Effect Of Amlodipine In Amelioration Of Global Cerebral I/R Injury In Rat
DOI:
https://doi.org/10.28922/qmj.2015.11.19.16-25الكلمات المفتاحية:
Global cerebral ischemia، cerebral reperfusion injury inflammation، amlodipine,ICAM-1الملخص
Background: Cerebral ischemia–reperfusion injury (IRI) is a complex process resulting in cellular damage and death. Ischemia and reperfusion in the brain, as in other organs, induces an inflammatory response which may exacerbate initial levels of tissue injury.Objectives: This study was undertaken to investigate the possible neuroprotective activity of amlodipine in amelioration of global cerebral I/R injury in rat model.
Materials and Methods: Adult sprague-dawley rats were randomized in to 4 groups as follow: group I, sham group, rats underwent the same anesthesia and surgical procedure as the control group with out bilateral common carotid artery occlusion (BCCAO) ; group 2 control group (induced-untreated), rats underwent 30 min of global cerebral ischemia via ( bilateral common carotid artery occlusion (BCCAO) followed by 1 hour of reperfusion ; group 3, Control – Vehicle, as control group but rats received daily for 10 days before the surgery the vehicle of amlodipine drug normal saline intraperitoneally (IP),the dose of vehicle was (0.9% Nacl) ,(1 ml/kg/day) ; group 4, amlodipine treated group, as control goup ,but rats received daily amlodipine intraperitoneally (IP), the dose of amlodipine was (10 mg/kg /day) for 10 days before the surgery .

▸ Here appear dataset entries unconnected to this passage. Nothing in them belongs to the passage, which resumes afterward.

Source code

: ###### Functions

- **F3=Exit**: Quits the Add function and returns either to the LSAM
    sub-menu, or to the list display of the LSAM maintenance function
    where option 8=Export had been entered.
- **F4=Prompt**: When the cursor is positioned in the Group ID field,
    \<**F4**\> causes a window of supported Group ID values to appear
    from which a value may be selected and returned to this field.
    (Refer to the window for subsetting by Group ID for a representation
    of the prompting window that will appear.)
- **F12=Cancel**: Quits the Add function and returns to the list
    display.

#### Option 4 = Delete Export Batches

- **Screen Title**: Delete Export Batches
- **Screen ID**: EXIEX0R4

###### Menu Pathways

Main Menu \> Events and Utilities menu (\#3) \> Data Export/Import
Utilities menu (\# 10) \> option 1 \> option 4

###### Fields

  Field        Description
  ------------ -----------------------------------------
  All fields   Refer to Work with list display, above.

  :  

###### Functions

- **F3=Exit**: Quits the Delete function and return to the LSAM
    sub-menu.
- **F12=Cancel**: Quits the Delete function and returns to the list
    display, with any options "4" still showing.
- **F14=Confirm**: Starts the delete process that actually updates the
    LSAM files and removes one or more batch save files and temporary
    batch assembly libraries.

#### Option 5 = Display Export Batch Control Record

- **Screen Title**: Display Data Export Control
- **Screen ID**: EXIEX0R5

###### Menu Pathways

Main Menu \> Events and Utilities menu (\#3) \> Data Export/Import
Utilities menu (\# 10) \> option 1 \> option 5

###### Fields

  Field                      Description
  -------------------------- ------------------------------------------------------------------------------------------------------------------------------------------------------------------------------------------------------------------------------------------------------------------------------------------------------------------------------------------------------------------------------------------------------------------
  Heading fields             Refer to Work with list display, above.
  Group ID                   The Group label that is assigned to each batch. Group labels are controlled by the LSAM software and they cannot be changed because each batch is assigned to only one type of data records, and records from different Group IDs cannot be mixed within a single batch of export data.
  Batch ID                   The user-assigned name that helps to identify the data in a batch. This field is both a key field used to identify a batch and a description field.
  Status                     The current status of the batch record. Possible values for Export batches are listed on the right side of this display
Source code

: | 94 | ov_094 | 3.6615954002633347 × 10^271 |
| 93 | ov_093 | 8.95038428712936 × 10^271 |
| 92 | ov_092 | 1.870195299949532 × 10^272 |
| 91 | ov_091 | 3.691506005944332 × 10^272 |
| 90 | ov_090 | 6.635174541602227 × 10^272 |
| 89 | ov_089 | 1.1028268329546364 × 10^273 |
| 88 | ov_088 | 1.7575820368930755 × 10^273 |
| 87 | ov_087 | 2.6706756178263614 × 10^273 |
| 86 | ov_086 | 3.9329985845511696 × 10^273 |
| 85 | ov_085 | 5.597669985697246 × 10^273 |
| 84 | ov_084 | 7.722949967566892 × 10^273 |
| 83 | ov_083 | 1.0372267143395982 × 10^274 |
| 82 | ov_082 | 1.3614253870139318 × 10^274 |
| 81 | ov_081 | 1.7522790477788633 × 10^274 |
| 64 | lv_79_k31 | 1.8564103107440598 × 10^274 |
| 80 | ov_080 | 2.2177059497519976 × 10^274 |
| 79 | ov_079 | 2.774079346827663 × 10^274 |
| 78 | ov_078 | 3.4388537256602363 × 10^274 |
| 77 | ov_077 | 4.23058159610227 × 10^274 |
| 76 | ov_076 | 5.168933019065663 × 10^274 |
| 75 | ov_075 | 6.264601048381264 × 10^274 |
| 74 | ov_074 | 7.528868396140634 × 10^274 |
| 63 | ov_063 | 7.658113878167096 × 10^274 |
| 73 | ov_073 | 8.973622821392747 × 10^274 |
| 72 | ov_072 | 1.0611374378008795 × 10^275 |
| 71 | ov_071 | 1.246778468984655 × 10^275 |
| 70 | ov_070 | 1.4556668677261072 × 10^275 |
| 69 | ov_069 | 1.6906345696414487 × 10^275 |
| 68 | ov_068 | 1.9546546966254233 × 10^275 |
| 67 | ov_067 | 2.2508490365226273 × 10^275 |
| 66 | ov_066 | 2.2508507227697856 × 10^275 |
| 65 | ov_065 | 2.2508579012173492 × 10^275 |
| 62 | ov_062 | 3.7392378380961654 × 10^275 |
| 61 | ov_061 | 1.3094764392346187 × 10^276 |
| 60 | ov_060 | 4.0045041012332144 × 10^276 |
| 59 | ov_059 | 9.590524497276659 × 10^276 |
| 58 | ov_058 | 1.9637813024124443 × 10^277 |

Results: Compared with the sham group, levels of cerebral ICAM-1, increased significantly (p<0.05), amlodipine, significantly oppose the increase in cerebral level of ICAM-1 (P < 0.05). Histological analysis revealed that amlodipine markedly reduced (P < 0.05) the severity of brain injury in the rats underwent bilateral common carotid artery occlusion (BCCAO) .
Conclusions: The results of the present study revealed that pretreatment with amlodipine may ameliorate the global cerebral ischemia-reperfusion injury by anti-inflammatory effect.